Engenbreen is a relict from the last ice age

Engenbreen is the point at which Svartisen, Northern Scandinavia’s biggest glacier, gets closest to the sea. The sight of the blue glacier ice tongue reflected in the Holandsfjord makes for one of those moments when everybody is lost for words.

Engenbreen looks completely unnatural in the fertile, green landscape in the far north of Helgeland; a white mass with an almost baby-blue sheen. Surrounded by white mountaintops and fertile hillsides, the glacier is reflected in the opaque green meltwater of the Holandsfjord. If you round the headland by boat, the panorama comes upon you very suddenly and is guaranteed to make the hairs on the back of your neck stand out.

You can walk up to the ice edge

At a leisurely pace, it’s only a fifteen minute bike ride along Svartisvatnet lake to the end of the road. From here, a well-marked trail leads almost right up to the ice. As you get higher, you find that you are walking on smooth rock slopes from which the glacier has recently retreated. That’s why there is no vegetation or soil here at all, only bare rock scoured into undulations by the ice. There are some handrails on steep sections, but you should be careful, particularly in rainy weather, and wear good shoes.

Practical information about the glacier

Engabreen is located in the south of the Meløy district, close to the coastal road that takes you from Bodø to Namsos.

There is a ferry service during the summer months.

Keep your distance from the ice front

The atmosphere up beside the ice is still and strange. The glacier front is a shapeless mass, in some places almost white and in others a deep, translucent blue. The glacier has calved in places, sending huge chunks of ice down onto the rock in front of the glacier, and you understand why you have to keep your distance. At the bottom edge of the glacier, meltwater cascades out from a tunnel-shaped opening underneath the ice, and all you can hear is the roar of the water. Tiny shoots of rowan and willow peep out through the rubble not far from the chunks of ice, growing where only a few years ago there was ice.

Svartisen is an ice giant above the fjords

Engenbreen is part of Svartisen, the second biggest glacier in Norway. Most of Svartisen is at an altitude of 1,200–1,400 metres (4,000–4,500 ft). Up here, the mild, moist air masses from the Atlantic Ocean fall as snow most of the year, and the ice mass accumulates. Then the ice slowly slides down the valleys and forms glaciers. Engenbreen is the glacier ice tongue that has reached the lowest altitude – not only of the Svartisen ice tongues, but also of all the ice tongues in mainland Europe.

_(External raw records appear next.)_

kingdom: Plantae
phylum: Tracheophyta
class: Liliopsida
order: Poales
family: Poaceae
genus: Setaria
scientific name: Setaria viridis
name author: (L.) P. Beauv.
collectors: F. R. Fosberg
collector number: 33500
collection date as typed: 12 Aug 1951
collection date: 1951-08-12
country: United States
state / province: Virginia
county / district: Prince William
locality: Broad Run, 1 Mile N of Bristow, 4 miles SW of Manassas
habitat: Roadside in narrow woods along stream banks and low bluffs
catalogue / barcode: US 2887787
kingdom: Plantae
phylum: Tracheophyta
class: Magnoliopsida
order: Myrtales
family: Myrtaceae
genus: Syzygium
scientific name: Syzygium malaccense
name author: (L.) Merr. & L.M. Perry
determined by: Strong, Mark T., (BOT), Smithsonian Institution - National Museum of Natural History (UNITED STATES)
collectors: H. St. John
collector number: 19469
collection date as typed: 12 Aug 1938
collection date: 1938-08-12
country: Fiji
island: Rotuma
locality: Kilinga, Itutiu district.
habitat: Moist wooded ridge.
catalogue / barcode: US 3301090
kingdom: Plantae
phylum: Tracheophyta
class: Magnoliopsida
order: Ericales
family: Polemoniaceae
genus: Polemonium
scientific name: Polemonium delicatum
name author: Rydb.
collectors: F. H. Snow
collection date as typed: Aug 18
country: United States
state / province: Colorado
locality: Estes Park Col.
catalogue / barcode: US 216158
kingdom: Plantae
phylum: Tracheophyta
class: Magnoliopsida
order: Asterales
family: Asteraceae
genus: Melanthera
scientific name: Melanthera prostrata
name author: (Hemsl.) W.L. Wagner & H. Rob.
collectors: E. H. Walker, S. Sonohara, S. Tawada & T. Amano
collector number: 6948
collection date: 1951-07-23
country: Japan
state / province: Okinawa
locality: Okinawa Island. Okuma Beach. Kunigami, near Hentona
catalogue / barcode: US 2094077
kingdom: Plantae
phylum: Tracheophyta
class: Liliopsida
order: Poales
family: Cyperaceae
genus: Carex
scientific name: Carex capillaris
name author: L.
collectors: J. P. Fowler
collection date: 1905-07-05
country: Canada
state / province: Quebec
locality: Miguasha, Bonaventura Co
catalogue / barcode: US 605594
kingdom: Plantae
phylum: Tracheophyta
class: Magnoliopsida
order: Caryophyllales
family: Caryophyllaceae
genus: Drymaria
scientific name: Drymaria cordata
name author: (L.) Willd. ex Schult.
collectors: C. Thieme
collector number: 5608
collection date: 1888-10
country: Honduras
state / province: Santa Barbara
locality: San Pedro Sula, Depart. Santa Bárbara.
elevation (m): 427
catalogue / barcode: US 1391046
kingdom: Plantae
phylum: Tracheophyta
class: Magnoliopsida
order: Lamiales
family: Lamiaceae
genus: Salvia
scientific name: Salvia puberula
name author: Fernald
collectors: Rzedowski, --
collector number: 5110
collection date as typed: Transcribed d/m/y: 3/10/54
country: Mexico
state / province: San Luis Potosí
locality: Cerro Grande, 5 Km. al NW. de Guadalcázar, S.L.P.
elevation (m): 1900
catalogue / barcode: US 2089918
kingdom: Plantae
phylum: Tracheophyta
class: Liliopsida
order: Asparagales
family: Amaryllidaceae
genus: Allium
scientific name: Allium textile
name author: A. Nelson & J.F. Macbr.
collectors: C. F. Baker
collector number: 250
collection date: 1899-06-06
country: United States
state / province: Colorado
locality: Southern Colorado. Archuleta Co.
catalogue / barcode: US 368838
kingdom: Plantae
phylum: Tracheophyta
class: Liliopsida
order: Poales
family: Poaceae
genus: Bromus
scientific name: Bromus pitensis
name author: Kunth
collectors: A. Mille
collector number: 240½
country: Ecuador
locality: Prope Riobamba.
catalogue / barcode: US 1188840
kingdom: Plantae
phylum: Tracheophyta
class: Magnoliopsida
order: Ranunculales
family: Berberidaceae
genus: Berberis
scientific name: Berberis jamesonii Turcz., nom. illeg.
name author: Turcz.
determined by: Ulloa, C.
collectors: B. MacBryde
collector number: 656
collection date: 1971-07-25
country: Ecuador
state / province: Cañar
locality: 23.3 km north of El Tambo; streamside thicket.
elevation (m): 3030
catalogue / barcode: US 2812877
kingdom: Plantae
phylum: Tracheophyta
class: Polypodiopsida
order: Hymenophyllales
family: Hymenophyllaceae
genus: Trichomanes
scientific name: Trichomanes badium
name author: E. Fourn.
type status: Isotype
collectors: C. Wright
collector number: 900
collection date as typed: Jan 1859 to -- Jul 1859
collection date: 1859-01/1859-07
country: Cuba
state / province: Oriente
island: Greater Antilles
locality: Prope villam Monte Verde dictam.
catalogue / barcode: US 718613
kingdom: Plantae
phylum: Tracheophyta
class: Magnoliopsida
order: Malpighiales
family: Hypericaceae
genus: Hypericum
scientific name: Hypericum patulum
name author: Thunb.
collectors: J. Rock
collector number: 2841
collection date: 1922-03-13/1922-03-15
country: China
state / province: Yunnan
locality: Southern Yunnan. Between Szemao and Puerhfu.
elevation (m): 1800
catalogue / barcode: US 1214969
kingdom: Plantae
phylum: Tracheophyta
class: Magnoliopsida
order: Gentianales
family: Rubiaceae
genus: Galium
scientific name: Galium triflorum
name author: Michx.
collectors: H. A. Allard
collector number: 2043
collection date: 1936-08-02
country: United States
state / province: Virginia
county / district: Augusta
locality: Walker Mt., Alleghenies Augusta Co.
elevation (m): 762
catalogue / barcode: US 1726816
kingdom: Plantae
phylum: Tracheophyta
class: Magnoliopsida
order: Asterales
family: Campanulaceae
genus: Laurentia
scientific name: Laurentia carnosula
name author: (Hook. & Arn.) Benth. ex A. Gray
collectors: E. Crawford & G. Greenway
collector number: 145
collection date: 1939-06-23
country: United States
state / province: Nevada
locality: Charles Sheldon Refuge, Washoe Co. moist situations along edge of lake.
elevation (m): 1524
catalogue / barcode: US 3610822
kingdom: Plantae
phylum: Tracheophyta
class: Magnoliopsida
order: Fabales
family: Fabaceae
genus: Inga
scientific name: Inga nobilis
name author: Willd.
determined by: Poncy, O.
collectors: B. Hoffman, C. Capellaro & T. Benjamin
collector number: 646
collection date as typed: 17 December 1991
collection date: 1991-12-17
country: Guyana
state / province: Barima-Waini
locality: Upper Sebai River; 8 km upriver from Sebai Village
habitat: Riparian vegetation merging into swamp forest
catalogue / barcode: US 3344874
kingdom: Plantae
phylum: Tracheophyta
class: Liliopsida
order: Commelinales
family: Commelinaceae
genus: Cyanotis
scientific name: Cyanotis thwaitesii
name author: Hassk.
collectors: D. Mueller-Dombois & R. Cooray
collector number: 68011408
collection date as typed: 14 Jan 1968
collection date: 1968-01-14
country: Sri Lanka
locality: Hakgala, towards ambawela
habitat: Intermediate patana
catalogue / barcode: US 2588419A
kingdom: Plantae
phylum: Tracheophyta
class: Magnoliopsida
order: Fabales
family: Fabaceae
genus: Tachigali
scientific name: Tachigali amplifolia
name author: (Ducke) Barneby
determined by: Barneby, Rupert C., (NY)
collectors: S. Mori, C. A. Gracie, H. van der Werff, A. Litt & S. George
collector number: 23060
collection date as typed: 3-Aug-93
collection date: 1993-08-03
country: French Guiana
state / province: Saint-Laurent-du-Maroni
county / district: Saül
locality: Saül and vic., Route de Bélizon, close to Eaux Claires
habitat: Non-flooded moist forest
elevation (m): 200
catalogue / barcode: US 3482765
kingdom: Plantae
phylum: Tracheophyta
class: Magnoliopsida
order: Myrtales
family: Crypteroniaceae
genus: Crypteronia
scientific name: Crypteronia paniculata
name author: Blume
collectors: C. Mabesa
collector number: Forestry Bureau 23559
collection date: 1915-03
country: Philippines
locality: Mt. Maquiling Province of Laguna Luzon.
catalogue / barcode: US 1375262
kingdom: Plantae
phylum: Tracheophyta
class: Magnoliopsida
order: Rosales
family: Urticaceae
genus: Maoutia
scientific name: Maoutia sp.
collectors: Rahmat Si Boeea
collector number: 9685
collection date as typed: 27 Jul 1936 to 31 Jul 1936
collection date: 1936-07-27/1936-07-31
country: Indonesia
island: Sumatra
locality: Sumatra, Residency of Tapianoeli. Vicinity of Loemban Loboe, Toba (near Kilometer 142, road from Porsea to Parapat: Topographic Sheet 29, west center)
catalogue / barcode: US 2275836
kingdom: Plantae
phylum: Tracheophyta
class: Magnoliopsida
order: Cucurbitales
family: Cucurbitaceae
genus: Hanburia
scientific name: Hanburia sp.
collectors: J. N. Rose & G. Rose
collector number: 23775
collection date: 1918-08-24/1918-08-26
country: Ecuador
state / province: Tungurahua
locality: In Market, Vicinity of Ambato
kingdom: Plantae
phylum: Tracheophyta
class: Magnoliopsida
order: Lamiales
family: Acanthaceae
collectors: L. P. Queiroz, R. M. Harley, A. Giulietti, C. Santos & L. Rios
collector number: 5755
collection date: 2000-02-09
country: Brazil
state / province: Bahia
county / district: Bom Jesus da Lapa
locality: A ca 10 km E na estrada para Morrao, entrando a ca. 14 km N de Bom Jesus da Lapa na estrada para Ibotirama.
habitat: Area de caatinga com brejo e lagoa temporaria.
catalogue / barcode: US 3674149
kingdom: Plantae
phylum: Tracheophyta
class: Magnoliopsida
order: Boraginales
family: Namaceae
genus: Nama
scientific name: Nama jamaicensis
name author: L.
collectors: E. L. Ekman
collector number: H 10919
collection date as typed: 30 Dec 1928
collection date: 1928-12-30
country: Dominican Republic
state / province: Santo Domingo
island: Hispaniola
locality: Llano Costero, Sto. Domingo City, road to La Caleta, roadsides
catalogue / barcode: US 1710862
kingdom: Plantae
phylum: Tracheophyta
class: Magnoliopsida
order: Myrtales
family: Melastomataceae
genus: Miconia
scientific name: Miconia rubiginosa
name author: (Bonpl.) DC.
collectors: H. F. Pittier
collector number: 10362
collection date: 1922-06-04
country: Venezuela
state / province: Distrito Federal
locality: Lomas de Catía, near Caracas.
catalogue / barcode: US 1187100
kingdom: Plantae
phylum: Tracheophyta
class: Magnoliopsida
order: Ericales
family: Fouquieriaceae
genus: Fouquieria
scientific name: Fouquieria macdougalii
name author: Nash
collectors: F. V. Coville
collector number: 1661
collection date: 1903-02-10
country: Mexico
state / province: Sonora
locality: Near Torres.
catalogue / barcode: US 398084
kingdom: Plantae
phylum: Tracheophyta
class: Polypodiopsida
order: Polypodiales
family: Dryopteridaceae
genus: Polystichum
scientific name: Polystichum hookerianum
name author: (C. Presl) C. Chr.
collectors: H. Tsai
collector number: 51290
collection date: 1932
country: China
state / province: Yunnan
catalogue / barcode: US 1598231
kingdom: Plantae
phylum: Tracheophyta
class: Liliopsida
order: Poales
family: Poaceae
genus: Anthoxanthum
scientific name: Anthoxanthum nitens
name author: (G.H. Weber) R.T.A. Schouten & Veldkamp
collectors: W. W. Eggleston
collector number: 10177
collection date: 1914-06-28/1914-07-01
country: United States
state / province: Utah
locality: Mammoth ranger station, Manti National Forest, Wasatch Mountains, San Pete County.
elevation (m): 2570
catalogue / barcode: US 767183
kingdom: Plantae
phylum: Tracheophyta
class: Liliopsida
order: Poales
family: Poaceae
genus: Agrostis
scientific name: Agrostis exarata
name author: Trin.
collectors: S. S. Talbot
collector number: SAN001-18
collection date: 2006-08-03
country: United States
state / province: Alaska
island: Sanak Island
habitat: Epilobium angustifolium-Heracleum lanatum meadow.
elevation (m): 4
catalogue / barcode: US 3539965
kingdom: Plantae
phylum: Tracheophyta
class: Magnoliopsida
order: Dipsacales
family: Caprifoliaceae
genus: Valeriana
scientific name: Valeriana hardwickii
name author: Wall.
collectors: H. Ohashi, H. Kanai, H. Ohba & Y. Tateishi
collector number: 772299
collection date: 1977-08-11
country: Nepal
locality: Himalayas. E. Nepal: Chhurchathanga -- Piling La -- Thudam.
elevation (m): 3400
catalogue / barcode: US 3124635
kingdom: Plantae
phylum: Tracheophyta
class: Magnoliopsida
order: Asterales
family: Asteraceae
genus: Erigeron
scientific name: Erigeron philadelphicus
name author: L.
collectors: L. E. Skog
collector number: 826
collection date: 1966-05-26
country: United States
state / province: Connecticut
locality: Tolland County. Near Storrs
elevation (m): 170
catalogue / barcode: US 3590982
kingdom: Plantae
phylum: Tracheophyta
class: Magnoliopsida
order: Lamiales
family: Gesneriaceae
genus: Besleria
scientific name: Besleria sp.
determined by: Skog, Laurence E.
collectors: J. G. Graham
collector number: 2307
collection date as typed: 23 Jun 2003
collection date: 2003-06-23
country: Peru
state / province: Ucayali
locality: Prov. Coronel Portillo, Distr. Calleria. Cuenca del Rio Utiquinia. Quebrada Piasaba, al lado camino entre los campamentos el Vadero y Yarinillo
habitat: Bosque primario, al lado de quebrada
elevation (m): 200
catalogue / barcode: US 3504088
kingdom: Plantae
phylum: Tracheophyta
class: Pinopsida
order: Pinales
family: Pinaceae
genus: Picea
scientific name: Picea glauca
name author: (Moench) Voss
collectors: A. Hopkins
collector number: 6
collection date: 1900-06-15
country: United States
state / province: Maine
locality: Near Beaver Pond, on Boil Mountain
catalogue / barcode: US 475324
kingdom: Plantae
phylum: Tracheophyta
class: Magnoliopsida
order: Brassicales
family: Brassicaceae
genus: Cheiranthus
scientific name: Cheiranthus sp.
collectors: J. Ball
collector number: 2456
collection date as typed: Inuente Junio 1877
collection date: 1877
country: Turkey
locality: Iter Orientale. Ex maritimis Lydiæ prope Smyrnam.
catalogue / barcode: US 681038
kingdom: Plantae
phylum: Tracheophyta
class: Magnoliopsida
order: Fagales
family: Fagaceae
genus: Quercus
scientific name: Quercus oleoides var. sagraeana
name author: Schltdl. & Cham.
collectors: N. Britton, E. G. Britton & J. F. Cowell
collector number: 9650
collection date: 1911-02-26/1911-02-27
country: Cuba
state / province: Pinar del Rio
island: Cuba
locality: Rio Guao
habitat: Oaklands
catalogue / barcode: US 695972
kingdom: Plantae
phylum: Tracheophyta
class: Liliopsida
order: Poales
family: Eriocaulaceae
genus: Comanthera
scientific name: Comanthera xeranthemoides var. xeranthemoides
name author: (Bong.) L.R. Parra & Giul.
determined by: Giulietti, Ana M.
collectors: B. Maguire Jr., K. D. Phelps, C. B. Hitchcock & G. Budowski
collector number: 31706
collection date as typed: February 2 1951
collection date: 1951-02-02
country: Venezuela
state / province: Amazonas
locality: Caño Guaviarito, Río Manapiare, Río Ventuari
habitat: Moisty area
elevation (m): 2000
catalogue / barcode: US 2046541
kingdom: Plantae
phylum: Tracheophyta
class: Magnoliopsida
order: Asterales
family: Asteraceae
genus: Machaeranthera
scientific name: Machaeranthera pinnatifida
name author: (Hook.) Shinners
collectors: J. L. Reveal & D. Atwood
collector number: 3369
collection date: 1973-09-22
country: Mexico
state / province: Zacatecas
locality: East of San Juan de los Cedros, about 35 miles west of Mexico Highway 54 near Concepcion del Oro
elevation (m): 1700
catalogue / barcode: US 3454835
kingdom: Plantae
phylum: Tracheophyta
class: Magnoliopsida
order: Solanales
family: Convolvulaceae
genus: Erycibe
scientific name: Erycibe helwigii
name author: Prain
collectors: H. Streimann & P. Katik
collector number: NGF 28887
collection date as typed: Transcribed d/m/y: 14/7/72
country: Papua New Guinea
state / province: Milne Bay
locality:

The glacier advanced and retreated in the past but only retreats today

Engenbreen is constantly in phases of advance or retreat. During the ‘Little Ice Age’ of the 1700s, we believe that the glacier front extended right out into Holandsfjord. Since then, the glacier has been slowly retreating, and around 1900, Svartisvatnet lake began to rise, until about 1940, when the whole lake was ice-free. In 1965, the glacier retreated well back up the mountainside, but there was then a new period of vigorous advance. However, since 1997, the ice has been retreating markedly, and now it takes half an hour to walk up to it from the lake.

How to visit Engenbreen

The easiest way is to stop on the Coastal Route (County Road 17) at the viewpoint of Braset. This provides a view over Holandsfjord to the glacier. However, it’s a much better experience if you cross the fjord and get up close. Just below the ice is the isolated hamlet of Svartisen Gård. Here you’ll find Svartispaviljongen, a lovely café with a view of the ice. You can hire bikes at the quay and get right up to the end of the lake, from where it is a half-hour climb up to the ice. You should allow about four hours for the trip.